======== Information ========
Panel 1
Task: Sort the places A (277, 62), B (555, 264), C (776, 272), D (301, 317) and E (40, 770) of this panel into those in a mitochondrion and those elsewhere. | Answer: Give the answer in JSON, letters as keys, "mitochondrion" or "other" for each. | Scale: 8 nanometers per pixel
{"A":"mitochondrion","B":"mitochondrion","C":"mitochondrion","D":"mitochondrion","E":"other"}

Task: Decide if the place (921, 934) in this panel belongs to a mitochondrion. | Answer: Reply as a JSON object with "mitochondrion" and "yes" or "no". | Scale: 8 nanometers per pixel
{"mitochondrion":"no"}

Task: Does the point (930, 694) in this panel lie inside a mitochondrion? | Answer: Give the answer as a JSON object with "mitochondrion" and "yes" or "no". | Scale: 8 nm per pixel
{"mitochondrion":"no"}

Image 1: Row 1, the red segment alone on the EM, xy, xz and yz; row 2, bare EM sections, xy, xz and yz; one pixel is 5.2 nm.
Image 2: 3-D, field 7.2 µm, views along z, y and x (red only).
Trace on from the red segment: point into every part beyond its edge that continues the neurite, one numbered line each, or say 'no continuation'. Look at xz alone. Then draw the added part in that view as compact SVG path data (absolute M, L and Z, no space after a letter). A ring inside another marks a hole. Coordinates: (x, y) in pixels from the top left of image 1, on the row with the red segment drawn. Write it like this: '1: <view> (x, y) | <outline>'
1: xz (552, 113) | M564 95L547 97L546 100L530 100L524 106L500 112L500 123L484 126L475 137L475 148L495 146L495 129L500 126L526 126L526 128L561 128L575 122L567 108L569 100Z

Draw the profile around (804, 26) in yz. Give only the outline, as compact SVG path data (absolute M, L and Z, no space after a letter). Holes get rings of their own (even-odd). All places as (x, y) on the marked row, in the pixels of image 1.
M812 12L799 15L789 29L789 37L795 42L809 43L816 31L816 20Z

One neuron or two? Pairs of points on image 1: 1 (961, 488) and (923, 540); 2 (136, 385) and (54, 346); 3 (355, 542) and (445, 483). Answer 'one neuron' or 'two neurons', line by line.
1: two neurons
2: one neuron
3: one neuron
========
## To do
Return, with no change at all, every line in the entries above from the line containing "Task: Does the" through the line containing "Image 2: 3-D, field".

## Your response
Task: Does the point (930, 694) in this panel lie inside a mitochondrion? | Answer: Give the answer as a JSON object with "mitochondrion" and "yes" or "no". | Scale: 8 nm per pixel
{"mitochondrion":"no"}

Image 1: Row 1, the red segment alone on the EM, xy, xz and yz; row 2, bare EM sections, xy, xz and yz; one pixel is 5.2 nm.
Image 2: 3-D, field 7.2 µm, views along z, y and x (red only).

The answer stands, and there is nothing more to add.